Paramedic ready for action. And erm a sleeping dog. Sniffer dog may be?

I looked around and spotted lots of bananas.

Different types of bananas.
Different types of bananas. Again.

And breadfruit.

Different types of breadfruit.

And a chef.

Not sure they were cooking anything actually.

There were a few people watching a film about breadfruit being cut down from a branch.

I received some small bags of something. I was told it was pineapple. What relevance is that?

Pineapple somethings.

My French isn’t great. I think I missed something.

Bougainville, the  good old days. 

Weaving through the crowded streets of Papeete today, armed with my baguette, I cross the Parc Bougainville and head back to the Marina.

Ha, how times have changed since Admiral Louise – Antoine De Bougainville‘s days. He was an interesting French chap. Having battled alongside Napoleon against the Brits, he then took to the sea again and became the first French explorer to circumnavigate the world with naturalists and geographers aboard two ships. A bit of a scandal here. Botanist Philbert Commercon had a valet to look after him on board. She was Jeanne Baret his mistress and fellow botanist, however, she had to disguise as a man. Jeanne became the first woman to circumnavigate the globe. The pair of them named a flowering plant which they collected in Rio de Janeiro and called it Bougainvillea after their boss. The vibrant flowers reflect the vibrant past.
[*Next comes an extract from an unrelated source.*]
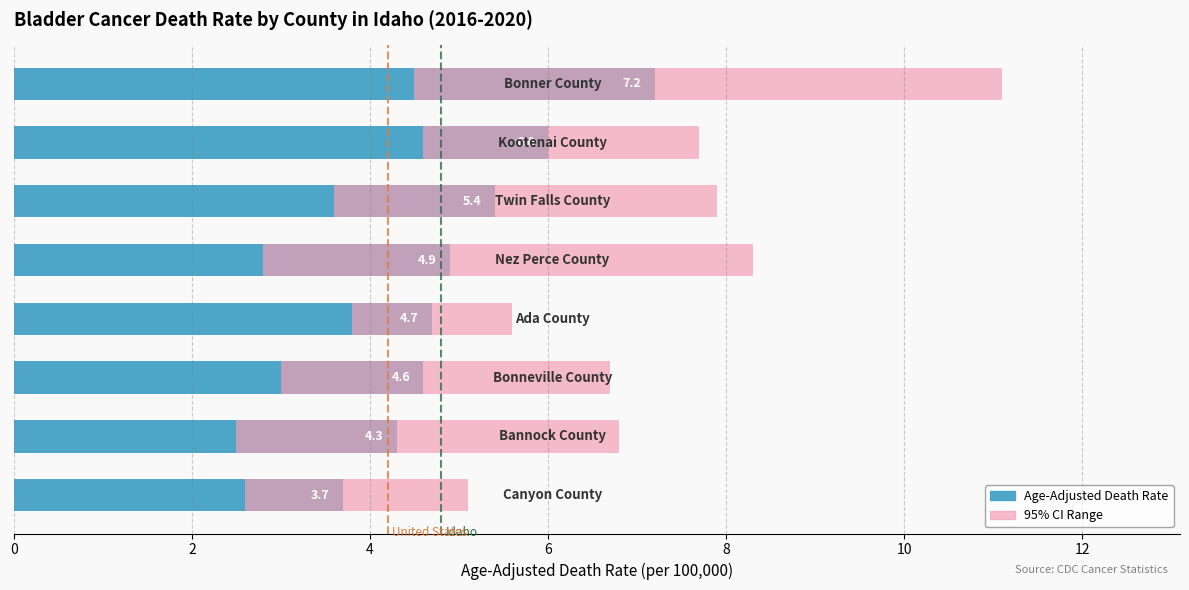

What is the difference between the Age-Adjusted Death Rate values at 0 and 2?

1.2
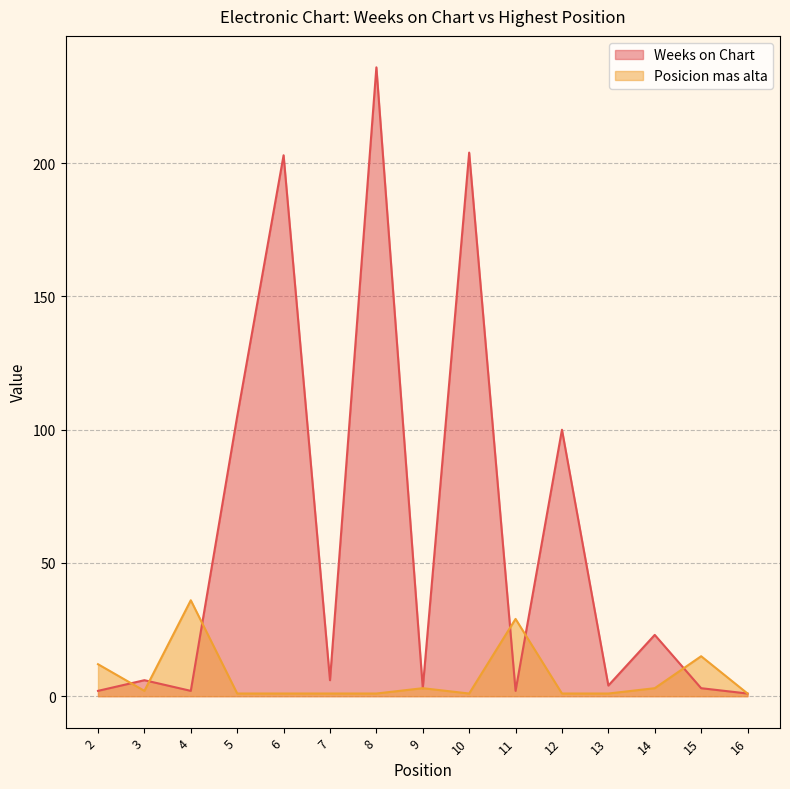

What are all the series names shown in the legend?

Weeks on Chart, Posicion mas alta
Bougainville liked Tahiti. He must have been pretty cross to find that a Brit called Wallis discovered Tahiti first. However, he wrote a travel log and the best bit was Tahitian society, describing it as “an earthly paradise where men and women lived in blissful innocence, far from corruption of civilisation”

I dash across the road at the crossing, dodging the vehicles reluctant to stop. It’s a non stop flow of traffic.

I wonder what the great Admiral’s travel log on Tahitian society would say today for his not so earthly paradise. However, the flowers remain vibrant and so does the modern Tahitian society.